Juan Miguel Echevarria in long jump qualifying at the IAAF World Athletics Championships Doha 2019 (Getty Images) © Copyright
Preview Doha, Qatar

Four things to watch out for on day two

Six gold medals will be decided on the second day of the IAAF World Athletics Championships Doha 2019, including those in the shortest and longest distances on the overall programme.

Traditionally, the 100m is a highlight, and the men’s title will be the final event at Khalifa International Stadium. Following that, the men’s and women’s 50km race walks will be decided on the Corniche.

There will also be heats of the first-ever mixed relay on a World Championships programme – the 4x400m – leading to the final on day three (29 September).

 

No ‘Lightning Bolt’, but plenty of thunder in 100m

In case you missed it, the 2017 edition was the last World Championships for Usain Bolt. 2019 will be the first one since 2003 without the great man.

Not that there will be any lack of excitement in the men's 100m. World silver medallist Christian Coleman, the year’s fastest, will be hoping to move up a step this time around.

Andre De Grasse, Akani Simbine, Hakim Sani Brown and Yohan Blake will be among many fancying their chances in a wide-open field, but first they must get through to semi-finals earlier in the evening.

Start of the men's 100m heats at the IAAF World Athletics Championships Doha 2019 (Getty Images)Start of the men's 100m heats at the IAAF World Athletics Championships Doha 2019 (Getty Images) © Copyright

 

 

Inexperienced Hassan takes on inexperienced Obiri in 10,000m

It seems silly to say that two of the most inexperienced competitors at the distance should fight out the gold medal in the women’s 10,000m, but Sifan Hassan and Hellen Obiri are no ordinary athletes.

Hassan will be looking to solve one problem for herself and create another for her rivals. She has entered the 10,000m, the 5000m and the 1500m, and, in current form, could win any of them.
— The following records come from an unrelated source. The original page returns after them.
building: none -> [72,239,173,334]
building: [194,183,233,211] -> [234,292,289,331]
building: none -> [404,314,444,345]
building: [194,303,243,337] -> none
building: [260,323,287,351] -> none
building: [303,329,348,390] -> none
She will choose between the shorter two events after tonight’s race.

Hasan has only ever run one track 10,000m, Obiri just two. Lack of experience does not faze her; Obiri had never run the senior cross-country until she ran and won the world title in Aarhus this year.

If hubris brings down either, or both, of this formidable pair, Agnes Tirop, who finished a stride or two ahead of Obiri in the Kenyan trial, or Ethiopia’s Letesenbet Gidey could be the ones to benefit.

 

Echevarria should end year as he started

Juan Miguel Echevarria started 2019 with a wind-assisted jump of 8.92m (the fourth-longest ever under any conditions; world record-holder and event legend Mike Powell has the three longer jumps), and he should end it as world champion in the men's long jump.
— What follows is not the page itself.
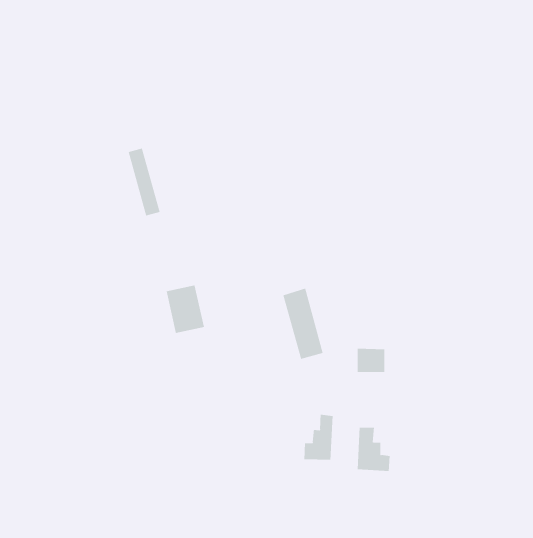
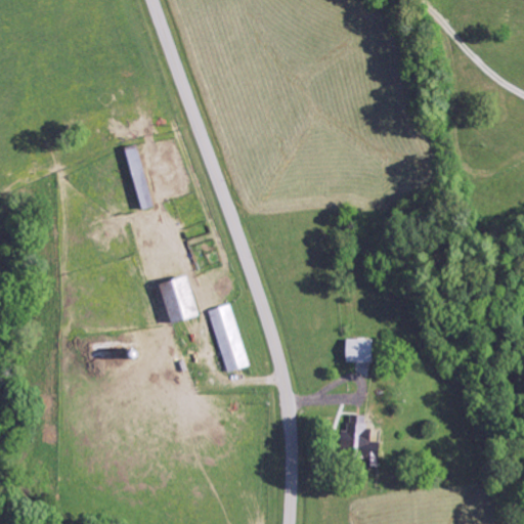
building: [282,288,324,359] -> [206,303,246,373]
building: [304,414,333,461] -> none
The 21-year-old prodigy from Cuba has the year’s longest jump of 8.65m, giving him a 25-centimetre cushion over any other rival (Japan’s Shontaro Shiroyama the nearest). He also comfortably topped the qualifying round with 8.40m.
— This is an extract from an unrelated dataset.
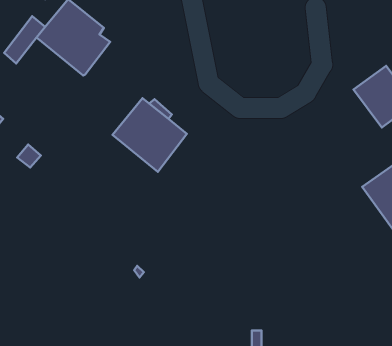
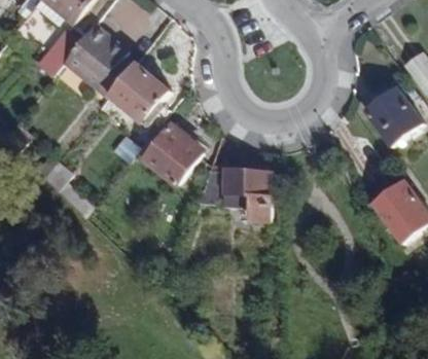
building: none -> [110,64,172,124]
building: none -> [198,169,273,222]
Yuki Hashioka of Japan in long jump qualifying at the IAAF World Athletics Championships Doha 2019 (Getty Images)Yuki Hashioka of Japan in long jump qualifying at the IAAF World Athletics Championships Doha 2019 (Getty Images) © Copyright

 

Defending champion Luvo Manyonga is a mercurial talent, capable of a big jump on the day, but they will all be keeping an eye on Echevarria.

USA’s world leader DeAnna Price topped the qualifying round in the women’s hammer with 73.77m and will be keen to come out on top once again in the final.

 

50km race walk takes us into day three

The 50km race walks continue the Doha trend of starting one day, finishing the next. The race walks start at 11:30pm on the Corniche and finish some four hours later.

Yohann Diniz, Matej Toth and Wang Qin head the men's field. Li Maocuo – fastest this year on the entry list – former world record-holder Liang Rui and defending champion Ines Henriques stand out in the women's event. But it will really be about who handles the heat best.